Richard Say

Personal information
- Full name: Richard Say
- Nickname: "Ricky cat”
- National team: Canada
- Born: May 18, 1979 (age 47) Salmon Arm, British Columbia
- Height: 1.93 m (6 ft 4 in)
- Weight: 83 kg (183 lb)

Sport
- Sport: Swimming
- Strokes: Freestyle
- Club: Pacific Coast Swimming
- College team: University of Victoria

Medal record
Men's swimming
Representing Canada
World Championships (LC)
| Silver medal – second place | 2005 Montreal | 4×100 m freestyle |
| Silver medal – second place | 2005 Montreal | 4×200 m freestyle |
| Bronze medal – third place | 2007 Melbourne | 4×200 m freestyle |
World Championships (SC)
| Silver medal – second place | 2004 Indianapolis | 200 m freestyle |
| Bronze medal – third place | 1999 Hong Kong | 4×200 m freestyle |
| Bronze medal – third place | 2004 Indianapolis | 100 m freestyle |
| Bronze medal – third place | 2004 Indianapolis | 4×100 m freestyle |
Pan Pacific Championships
| Silver medal – second place | 2006 Victoria | 4×100 m freestyle |
| Bronze medal – third place | 1999 Sydney | 4×200 m freestyle |
| Bronze medal – third place | 2002 Yokohama | 4×100 m freestyle |
| Bronze medal – third place | 2002 Yokohama | 4×200 m freestyle |
Commonwealth Games
| Silver medal – second place | 2002 Manchester | 4×200 m freestyle |
| Bronze medal – third place | 2002 Manchester | 200 m freestyle |
| Bronze medal – third place | 2002 Manchester | 4×100 m freestyle |
Pan American Games
| Bronze medal – third place | 1999 Winnipeg | 400 m freestyle |
| Bronze medal – third place | 1999 Winnipeg | 4×200 m freestyle |

= Rick Say =

Canadian swimmer (born 1979)

Richard Say (born May 18, 1979) is a three-time Olympic and National record-holding swimmer from Canada. Say swam as a child for the Salmon Arm Sockeye Swim Club with his two brothers and two sisters. At the age of 18, he began attending the University of Victoria and started to swim seriously.

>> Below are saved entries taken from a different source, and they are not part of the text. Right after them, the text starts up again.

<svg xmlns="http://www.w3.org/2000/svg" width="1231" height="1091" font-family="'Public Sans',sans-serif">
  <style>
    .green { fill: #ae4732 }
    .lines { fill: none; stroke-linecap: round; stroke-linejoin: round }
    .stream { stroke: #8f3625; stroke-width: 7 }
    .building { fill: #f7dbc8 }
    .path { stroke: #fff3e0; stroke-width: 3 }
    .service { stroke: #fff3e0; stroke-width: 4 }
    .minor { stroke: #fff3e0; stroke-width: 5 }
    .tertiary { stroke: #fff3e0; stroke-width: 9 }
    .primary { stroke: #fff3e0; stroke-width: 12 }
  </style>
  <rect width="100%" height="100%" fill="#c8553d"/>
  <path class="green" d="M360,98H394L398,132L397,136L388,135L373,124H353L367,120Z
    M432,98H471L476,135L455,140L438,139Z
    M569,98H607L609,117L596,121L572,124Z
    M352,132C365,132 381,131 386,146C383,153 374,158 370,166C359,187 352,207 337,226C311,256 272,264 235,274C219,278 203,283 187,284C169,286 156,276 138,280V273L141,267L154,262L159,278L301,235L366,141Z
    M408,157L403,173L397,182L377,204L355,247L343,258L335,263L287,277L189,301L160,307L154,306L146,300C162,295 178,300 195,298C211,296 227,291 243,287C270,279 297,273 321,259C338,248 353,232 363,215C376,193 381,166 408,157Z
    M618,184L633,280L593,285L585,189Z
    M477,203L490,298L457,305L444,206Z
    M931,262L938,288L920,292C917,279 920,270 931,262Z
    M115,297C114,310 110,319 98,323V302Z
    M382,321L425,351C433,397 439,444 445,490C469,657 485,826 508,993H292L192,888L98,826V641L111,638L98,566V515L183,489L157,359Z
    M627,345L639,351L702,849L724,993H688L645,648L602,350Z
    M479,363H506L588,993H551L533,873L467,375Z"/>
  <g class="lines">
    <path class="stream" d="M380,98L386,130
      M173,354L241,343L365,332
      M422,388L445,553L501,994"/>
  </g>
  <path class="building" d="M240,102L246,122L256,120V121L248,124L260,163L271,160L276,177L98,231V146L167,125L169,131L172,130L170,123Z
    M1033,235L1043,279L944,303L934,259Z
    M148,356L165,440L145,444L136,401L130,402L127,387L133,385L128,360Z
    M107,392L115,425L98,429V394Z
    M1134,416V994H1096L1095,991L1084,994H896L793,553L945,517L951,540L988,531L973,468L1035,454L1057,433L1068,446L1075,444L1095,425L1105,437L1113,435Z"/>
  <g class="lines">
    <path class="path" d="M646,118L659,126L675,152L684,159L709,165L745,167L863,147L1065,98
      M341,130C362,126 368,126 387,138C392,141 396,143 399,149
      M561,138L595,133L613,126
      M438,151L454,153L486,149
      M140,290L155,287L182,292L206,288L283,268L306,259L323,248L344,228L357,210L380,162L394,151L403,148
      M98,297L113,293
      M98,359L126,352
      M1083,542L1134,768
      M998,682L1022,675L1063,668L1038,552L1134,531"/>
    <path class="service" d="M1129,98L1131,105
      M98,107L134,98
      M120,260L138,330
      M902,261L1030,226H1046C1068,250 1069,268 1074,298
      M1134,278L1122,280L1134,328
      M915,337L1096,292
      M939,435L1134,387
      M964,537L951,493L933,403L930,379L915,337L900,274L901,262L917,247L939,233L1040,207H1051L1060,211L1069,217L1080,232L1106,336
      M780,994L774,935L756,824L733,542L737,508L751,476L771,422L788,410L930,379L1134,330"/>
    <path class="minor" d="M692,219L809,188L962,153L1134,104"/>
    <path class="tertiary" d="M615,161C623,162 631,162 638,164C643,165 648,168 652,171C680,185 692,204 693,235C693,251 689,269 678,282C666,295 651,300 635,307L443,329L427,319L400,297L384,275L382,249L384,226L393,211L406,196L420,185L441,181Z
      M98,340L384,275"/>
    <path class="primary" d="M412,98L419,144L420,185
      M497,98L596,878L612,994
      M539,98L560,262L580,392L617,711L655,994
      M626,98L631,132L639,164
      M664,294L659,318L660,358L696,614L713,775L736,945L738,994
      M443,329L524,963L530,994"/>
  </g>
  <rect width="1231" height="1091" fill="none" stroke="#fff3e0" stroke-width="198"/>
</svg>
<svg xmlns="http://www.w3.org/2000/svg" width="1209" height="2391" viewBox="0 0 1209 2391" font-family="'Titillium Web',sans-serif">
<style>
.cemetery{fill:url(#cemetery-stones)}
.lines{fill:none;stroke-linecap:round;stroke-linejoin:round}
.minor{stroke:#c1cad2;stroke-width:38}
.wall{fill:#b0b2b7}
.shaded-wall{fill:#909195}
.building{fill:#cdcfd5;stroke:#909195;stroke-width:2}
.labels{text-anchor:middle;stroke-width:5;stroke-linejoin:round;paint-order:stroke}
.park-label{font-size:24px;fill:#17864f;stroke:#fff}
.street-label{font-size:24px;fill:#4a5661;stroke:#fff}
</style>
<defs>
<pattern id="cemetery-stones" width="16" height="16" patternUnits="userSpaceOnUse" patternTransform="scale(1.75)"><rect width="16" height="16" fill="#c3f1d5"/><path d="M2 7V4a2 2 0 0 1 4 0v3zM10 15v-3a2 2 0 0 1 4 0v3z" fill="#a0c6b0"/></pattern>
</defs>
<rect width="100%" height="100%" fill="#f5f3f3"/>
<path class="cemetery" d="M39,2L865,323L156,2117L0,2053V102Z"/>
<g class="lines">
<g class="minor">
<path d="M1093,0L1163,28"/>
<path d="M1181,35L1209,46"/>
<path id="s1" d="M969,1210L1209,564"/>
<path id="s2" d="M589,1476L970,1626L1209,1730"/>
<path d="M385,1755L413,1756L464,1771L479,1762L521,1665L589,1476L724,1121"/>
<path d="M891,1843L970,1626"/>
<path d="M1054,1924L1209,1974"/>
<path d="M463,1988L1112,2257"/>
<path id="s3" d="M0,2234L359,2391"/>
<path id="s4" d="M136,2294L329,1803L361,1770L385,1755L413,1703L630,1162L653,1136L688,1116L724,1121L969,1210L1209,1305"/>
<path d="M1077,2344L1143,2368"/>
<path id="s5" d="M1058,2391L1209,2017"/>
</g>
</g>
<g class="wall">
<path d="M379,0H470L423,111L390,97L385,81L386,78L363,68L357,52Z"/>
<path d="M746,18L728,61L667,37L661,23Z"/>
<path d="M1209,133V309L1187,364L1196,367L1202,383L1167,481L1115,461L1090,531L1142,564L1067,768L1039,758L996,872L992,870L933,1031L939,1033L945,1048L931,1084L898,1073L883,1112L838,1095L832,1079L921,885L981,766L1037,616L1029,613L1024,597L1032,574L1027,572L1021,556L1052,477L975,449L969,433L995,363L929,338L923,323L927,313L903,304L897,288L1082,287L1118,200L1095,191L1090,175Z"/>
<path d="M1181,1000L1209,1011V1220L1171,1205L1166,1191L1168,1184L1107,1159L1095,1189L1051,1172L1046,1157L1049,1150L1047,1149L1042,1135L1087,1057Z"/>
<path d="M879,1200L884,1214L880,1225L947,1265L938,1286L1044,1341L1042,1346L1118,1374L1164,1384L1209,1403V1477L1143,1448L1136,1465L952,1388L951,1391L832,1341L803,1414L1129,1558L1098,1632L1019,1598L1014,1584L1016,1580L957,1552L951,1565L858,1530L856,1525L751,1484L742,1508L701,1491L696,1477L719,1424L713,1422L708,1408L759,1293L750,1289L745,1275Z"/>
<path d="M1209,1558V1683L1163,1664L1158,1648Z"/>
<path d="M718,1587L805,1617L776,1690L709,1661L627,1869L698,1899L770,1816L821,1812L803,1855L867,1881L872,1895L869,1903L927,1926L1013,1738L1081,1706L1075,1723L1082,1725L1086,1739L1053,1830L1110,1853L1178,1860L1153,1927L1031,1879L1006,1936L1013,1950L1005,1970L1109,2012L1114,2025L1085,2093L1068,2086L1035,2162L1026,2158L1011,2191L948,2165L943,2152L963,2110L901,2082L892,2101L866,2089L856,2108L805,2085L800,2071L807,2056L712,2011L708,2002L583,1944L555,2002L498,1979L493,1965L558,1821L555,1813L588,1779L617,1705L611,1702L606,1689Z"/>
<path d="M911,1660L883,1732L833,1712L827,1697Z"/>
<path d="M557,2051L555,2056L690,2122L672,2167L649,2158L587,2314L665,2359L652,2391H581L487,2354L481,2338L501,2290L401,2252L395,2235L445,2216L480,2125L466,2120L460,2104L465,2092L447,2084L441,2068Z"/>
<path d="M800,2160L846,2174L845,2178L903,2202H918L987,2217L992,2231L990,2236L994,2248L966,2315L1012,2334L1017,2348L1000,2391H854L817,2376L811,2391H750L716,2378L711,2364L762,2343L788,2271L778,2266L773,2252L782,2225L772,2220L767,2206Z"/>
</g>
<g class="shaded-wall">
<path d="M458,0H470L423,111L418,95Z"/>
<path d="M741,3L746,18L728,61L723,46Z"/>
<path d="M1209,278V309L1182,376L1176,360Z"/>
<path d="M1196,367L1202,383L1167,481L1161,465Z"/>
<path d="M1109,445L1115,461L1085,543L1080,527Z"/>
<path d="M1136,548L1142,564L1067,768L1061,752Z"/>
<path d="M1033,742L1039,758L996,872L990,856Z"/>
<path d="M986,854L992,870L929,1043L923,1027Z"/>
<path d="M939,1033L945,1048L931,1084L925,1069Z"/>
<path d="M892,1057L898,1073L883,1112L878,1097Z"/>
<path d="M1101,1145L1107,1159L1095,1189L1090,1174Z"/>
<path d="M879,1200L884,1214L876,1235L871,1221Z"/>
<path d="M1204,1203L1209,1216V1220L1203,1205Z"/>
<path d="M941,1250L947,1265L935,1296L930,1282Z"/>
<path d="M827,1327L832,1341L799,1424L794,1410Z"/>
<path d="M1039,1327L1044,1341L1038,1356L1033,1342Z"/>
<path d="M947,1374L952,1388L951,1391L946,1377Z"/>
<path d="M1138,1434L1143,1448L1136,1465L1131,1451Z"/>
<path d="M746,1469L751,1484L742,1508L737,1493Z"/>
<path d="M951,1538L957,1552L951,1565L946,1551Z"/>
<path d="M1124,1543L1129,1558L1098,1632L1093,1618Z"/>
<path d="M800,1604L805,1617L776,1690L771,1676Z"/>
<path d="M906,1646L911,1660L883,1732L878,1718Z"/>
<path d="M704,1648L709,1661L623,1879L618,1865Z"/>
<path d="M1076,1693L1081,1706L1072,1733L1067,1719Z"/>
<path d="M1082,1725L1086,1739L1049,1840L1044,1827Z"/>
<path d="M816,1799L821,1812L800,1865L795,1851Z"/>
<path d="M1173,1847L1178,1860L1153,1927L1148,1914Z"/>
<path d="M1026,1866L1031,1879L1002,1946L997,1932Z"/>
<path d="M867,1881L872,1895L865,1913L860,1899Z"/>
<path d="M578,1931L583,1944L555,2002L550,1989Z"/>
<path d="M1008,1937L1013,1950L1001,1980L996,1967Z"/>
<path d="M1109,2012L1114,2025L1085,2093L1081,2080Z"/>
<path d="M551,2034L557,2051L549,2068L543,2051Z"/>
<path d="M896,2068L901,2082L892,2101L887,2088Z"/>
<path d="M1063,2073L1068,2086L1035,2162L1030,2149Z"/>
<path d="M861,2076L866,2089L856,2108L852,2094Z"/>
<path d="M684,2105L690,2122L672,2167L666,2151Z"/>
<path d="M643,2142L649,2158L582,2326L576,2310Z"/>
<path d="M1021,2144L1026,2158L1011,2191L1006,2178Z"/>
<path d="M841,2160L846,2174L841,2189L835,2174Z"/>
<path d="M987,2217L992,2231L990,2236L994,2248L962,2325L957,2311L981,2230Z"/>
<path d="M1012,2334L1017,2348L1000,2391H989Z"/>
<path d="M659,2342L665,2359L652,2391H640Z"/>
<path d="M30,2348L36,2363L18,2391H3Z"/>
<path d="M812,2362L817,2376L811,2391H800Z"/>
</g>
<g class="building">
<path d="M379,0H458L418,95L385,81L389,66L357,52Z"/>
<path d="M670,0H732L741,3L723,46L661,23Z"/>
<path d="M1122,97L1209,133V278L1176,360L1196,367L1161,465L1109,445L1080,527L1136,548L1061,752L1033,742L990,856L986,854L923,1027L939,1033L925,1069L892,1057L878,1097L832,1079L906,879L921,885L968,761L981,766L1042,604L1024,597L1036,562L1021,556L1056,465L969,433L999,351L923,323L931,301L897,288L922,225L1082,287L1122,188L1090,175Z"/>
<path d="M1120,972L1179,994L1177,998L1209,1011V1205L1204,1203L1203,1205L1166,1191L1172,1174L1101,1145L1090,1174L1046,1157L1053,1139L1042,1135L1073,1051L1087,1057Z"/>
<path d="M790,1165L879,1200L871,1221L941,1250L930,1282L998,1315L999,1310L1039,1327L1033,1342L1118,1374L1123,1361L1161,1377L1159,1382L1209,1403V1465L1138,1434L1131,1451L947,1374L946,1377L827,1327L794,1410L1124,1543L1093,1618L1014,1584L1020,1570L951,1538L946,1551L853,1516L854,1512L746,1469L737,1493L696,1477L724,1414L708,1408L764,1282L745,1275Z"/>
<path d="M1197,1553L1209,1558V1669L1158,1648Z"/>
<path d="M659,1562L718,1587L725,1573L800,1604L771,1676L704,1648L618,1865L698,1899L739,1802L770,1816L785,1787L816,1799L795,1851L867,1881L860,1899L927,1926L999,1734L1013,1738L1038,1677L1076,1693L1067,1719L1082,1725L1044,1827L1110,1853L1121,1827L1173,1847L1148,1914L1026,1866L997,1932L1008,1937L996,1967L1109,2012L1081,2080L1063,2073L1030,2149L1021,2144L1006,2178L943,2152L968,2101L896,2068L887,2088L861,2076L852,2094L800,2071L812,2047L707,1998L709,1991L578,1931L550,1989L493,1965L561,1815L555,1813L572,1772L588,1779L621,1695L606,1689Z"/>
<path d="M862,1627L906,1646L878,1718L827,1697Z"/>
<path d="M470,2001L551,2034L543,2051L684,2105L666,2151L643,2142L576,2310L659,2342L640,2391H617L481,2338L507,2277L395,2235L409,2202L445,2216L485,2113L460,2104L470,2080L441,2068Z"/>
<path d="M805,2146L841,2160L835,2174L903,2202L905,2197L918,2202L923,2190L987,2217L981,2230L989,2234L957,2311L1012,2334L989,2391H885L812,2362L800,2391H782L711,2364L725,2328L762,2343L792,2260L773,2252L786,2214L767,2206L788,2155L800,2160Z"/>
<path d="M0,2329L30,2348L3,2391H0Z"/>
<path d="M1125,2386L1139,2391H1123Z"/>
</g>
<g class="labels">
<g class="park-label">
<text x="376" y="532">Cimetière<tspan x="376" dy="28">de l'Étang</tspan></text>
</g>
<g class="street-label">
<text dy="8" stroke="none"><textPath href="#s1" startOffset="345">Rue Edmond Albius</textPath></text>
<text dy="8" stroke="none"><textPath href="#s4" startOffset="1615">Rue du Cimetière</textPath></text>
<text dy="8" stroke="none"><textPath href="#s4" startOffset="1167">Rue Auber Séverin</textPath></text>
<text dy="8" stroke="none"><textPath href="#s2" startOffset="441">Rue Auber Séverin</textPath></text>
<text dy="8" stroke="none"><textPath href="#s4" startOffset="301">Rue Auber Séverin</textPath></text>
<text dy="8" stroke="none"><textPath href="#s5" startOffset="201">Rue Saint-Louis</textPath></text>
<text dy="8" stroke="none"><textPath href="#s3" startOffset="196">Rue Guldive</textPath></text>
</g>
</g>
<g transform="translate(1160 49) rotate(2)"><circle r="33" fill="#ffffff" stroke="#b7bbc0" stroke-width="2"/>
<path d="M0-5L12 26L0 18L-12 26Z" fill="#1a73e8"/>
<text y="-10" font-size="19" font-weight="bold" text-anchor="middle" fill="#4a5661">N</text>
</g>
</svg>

Say became a mainstay of the National Swim Team, starting in 1998. His career to date includes 20 national titles and Canadian records in five individual events – 100 free, 200 free, 400 free (scm), 200 free and 400 free (lcm) – not to mention the vast number of national relay records he has been involved in. He has competed for Canada at three Olympic Games (2000, 2004 and 2008), reaching the finals of the 200 freestyle in 2000 and 2004. He has been to four World Championships (2001, 2003, 2005 and 2007) where he was an integral part of Canada's relays which swam in the finals.

At the 2004 World Short Course Championships, Say won three medals – a silver in the 200 free, and bronze in both the 100-metre freestyle and 4x100-metre freestyle relay, both in Canadian record time. At the Commonwealth Games (1998, 2002) he earned one silver medal and two bronze medals. He has been to two Pan Pacific Championships (1999, 2002), winning 3 bronze medals, all in relays and placing a career high 4th for the 200-metre freestyle. At the 1999 Pan American Games, he was a dual bronze medalist in the 400-metre freestyle and 4x200-metre free relay.

At the 2004 Olympics, Say created a minor controversy after the 4×200-metre freestyle relay immediately in the post-race interview which was aired live on national television, when he said that he was "pissed off at not being able to make up for my teammates' mistakes". The other three team members - Brent Hayden, Brian Johns, and Andrew Hurd - expressed disappointment not in the effort, which broke the Canadian record by over 3.5 seconds, but only in the 5th-place finish which was out of the medals.

Say's 4x200-metre freestyle relay, however, bounced back to win two silver medals at the 2005 World Championships in Montreal in 2005.

Since 2004, Say has been less successful, losing his national 200-metre freestyle title to Brent Hayden, from Vancouver, British Columbia. At the 2006 Commonwealth Games in Melbourne, Australia, Say swam a world-class time of 1:48, but finished out of the medals in fourth place.

At the 2008 Summer Olympics, he was a member of the Canadian teams that finished sixth in the 4x100-metre freestyle relay and fifth in the 4x200-metre freestyle relay.